◆ AIM OF THE EXERCISE
Read the entries below and pull out each line with the string "lines".

(Saved data entries)
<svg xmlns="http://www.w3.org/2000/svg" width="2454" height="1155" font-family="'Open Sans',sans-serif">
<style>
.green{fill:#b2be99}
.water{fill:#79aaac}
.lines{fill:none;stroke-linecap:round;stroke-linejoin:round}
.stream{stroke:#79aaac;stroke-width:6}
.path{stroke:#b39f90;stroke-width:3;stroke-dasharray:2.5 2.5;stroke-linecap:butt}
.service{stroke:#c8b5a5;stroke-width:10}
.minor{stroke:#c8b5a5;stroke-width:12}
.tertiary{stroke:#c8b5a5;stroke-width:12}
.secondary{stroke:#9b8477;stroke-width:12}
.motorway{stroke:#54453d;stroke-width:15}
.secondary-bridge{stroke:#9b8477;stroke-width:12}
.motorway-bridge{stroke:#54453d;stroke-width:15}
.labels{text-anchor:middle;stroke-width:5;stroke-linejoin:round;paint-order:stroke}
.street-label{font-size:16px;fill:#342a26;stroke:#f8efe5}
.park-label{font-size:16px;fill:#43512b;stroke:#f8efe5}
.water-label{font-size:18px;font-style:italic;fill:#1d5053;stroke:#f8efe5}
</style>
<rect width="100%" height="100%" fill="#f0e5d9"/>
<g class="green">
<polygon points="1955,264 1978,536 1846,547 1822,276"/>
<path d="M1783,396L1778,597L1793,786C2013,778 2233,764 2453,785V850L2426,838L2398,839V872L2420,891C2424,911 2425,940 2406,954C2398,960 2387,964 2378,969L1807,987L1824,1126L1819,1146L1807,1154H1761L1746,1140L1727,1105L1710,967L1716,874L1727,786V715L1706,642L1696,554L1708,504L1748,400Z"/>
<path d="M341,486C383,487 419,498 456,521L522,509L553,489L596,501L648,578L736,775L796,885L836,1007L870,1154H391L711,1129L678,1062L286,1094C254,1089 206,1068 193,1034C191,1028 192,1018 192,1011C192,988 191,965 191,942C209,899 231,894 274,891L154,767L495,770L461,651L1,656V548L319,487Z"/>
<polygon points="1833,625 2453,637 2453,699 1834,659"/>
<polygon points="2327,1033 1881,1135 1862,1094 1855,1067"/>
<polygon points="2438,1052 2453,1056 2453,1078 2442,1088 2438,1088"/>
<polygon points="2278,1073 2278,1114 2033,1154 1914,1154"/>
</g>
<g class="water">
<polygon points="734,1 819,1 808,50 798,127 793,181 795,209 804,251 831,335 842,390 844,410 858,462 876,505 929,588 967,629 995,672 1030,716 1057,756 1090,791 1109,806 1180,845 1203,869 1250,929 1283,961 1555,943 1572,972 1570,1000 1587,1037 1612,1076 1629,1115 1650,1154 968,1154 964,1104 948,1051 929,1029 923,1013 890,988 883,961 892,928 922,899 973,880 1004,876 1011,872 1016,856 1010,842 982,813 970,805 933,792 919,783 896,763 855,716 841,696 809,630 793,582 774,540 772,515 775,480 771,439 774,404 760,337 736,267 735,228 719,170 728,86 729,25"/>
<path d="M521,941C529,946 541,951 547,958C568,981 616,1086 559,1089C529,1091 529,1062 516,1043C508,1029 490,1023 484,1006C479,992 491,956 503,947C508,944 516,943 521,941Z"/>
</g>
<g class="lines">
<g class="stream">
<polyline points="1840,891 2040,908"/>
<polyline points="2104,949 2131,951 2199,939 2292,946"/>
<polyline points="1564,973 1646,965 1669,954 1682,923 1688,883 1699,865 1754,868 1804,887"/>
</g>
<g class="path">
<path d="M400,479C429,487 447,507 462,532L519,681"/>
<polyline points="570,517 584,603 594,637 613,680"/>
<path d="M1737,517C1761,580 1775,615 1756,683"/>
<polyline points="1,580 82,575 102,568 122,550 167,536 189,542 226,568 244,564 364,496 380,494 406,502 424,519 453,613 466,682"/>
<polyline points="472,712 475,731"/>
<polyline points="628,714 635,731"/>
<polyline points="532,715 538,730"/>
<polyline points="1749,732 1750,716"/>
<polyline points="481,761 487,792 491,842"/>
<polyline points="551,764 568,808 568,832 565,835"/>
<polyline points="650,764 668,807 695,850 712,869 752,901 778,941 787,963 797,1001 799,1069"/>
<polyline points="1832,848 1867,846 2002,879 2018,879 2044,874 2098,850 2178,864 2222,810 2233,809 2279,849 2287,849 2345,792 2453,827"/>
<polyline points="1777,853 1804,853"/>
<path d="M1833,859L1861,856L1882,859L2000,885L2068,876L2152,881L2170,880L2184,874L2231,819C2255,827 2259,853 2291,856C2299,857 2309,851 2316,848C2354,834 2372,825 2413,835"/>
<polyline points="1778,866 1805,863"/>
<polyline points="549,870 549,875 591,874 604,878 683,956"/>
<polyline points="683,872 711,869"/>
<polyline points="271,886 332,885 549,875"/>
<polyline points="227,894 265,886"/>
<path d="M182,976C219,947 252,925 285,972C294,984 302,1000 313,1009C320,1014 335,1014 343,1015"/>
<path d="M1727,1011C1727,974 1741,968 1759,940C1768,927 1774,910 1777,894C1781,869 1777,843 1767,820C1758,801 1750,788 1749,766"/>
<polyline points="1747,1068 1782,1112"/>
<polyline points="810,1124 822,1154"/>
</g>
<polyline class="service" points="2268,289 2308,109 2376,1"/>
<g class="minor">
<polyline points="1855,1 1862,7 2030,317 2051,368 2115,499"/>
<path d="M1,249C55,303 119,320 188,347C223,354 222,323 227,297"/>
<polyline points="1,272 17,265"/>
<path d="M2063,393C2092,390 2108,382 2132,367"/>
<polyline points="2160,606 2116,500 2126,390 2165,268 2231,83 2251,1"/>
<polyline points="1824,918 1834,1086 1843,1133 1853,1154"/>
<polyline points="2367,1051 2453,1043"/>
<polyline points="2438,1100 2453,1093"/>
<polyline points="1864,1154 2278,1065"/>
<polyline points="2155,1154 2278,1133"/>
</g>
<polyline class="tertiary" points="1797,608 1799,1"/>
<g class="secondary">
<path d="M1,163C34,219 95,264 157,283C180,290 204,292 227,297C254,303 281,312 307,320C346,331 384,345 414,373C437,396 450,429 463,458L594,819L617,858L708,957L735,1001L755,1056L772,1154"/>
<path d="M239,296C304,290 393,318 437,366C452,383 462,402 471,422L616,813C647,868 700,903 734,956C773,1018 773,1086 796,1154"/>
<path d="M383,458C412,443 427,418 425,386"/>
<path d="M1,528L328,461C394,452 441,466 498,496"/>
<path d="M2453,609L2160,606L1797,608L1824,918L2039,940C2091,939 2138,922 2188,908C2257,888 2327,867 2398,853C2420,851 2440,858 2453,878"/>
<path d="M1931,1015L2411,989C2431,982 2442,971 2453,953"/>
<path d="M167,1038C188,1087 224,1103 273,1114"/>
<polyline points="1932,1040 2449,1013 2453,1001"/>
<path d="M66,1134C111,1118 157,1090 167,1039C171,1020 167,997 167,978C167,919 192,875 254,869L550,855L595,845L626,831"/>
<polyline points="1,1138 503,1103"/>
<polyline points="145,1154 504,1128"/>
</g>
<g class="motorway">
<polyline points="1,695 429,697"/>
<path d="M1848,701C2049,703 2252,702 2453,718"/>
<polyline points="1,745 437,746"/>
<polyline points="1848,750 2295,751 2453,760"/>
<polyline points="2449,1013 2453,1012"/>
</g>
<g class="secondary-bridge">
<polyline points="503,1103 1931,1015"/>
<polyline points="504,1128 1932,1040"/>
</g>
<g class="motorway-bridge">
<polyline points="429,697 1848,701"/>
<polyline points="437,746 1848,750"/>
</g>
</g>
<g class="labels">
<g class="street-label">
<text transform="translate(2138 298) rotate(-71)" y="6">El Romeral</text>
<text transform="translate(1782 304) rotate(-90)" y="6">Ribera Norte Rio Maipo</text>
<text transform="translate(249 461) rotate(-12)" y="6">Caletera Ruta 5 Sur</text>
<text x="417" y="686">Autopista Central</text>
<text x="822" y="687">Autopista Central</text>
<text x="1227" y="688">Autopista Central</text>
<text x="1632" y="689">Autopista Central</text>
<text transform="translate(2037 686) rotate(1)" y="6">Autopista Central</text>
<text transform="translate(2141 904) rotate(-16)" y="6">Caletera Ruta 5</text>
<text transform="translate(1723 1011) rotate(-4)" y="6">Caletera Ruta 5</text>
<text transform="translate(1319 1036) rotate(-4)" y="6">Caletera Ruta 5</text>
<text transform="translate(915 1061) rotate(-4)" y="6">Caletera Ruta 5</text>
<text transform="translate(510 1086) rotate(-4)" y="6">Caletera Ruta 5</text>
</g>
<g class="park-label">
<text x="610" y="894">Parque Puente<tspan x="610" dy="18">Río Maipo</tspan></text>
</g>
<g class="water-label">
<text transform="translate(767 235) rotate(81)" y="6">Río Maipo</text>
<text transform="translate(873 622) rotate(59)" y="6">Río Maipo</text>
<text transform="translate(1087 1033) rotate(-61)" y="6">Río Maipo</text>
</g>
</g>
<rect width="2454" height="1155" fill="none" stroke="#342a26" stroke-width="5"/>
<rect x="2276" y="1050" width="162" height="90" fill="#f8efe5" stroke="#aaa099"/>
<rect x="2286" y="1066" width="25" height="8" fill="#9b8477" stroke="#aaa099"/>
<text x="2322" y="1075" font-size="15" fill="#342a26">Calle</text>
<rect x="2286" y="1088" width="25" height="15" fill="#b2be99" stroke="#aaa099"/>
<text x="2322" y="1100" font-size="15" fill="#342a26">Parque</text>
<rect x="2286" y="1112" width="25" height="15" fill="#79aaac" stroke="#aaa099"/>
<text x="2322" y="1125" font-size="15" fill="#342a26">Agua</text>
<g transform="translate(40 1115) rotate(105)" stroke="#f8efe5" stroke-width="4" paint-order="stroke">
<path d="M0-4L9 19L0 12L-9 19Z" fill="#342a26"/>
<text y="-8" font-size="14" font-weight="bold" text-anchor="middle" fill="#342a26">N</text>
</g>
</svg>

◆ RESULT FOR THIS TASK
.lines{fill:none;stroke-linecap:round;stroke-linejoin:round}
<g class="lines">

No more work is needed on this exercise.